Artist, printer, inventor - Vernon Wood devoted his life to being not just a jack of all trades, but a master as well! Born 1923 and dying in 1995, Wood experimented with and mastered a variety of styles from traditional landscapes to modern geometrical abstractions.
"I've always wanted to be an artist," Wood recalled. "In grade school I used to make soap carvings and drawings that I showed at the Doylestown Fairgrounds across from Fonthill, where Belmont Square is today. I used to bring home a pile of ribbons. Then in high school I even started selling my paintings."
Following a stint in the Army as a war photographer, Wood built children's furniture, drove a coal truck across the Pennsylvania Mountains, and built approximately twenty houses in and around Doylestown. Finding that none of these occupations suited his inventive and artistic nature, he decided to return to his first love - art.
He originally drew inspiration from Edward Redfield and Daniel Garber, the Bucks County landscape painters who had been his neighbors in his childhood home in Point Pleasant, Pennsylvania. As time went on he began to experiment with more stylized and contemporary treatments of his subjects.

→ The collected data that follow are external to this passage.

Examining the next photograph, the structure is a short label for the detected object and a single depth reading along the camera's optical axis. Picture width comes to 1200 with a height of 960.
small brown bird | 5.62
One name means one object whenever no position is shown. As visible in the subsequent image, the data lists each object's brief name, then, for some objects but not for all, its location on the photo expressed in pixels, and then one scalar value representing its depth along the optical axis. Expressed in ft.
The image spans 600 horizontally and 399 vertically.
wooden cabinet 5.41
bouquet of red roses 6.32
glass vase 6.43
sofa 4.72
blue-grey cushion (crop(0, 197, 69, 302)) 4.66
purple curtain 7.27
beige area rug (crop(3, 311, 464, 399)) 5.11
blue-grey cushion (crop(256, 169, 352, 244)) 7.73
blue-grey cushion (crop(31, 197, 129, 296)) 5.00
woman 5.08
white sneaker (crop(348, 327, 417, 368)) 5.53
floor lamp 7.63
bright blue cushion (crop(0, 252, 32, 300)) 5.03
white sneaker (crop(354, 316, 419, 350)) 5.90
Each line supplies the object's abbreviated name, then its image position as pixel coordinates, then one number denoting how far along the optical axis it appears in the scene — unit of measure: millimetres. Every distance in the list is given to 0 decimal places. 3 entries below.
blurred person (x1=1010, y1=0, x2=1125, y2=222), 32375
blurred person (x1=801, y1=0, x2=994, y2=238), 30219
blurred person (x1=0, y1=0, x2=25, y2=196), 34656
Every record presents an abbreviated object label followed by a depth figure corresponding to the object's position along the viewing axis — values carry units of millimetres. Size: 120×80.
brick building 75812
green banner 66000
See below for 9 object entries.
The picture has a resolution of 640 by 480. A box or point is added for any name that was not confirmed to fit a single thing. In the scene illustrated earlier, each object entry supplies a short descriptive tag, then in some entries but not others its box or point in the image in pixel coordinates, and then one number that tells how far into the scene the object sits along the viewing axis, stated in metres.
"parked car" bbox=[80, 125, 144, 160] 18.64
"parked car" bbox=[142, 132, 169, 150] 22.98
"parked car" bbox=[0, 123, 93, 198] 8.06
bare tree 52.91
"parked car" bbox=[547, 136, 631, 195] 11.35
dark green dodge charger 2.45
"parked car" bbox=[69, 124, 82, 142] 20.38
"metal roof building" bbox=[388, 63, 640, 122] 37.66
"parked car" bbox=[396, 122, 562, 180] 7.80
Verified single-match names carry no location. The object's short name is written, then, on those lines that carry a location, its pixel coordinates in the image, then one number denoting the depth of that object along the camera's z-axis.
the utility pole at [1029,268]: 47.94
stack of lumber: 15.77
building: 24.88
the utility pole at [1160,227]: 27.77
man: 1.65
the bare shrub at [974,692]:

In 1960, Wood and his wife opened a combined studio, gallery, art school, and supply store in New Britain. "It reminded me of the one-room school I attended in Erwinna," he is quoted as saying. Later, he moved his home and studio to Doylestown Borough and began to devote his energies to perfecting certain printing processes and technologies. As a result he held patents on inventions used in the development of the full color process on porcelain plates utilizing the silk screen method.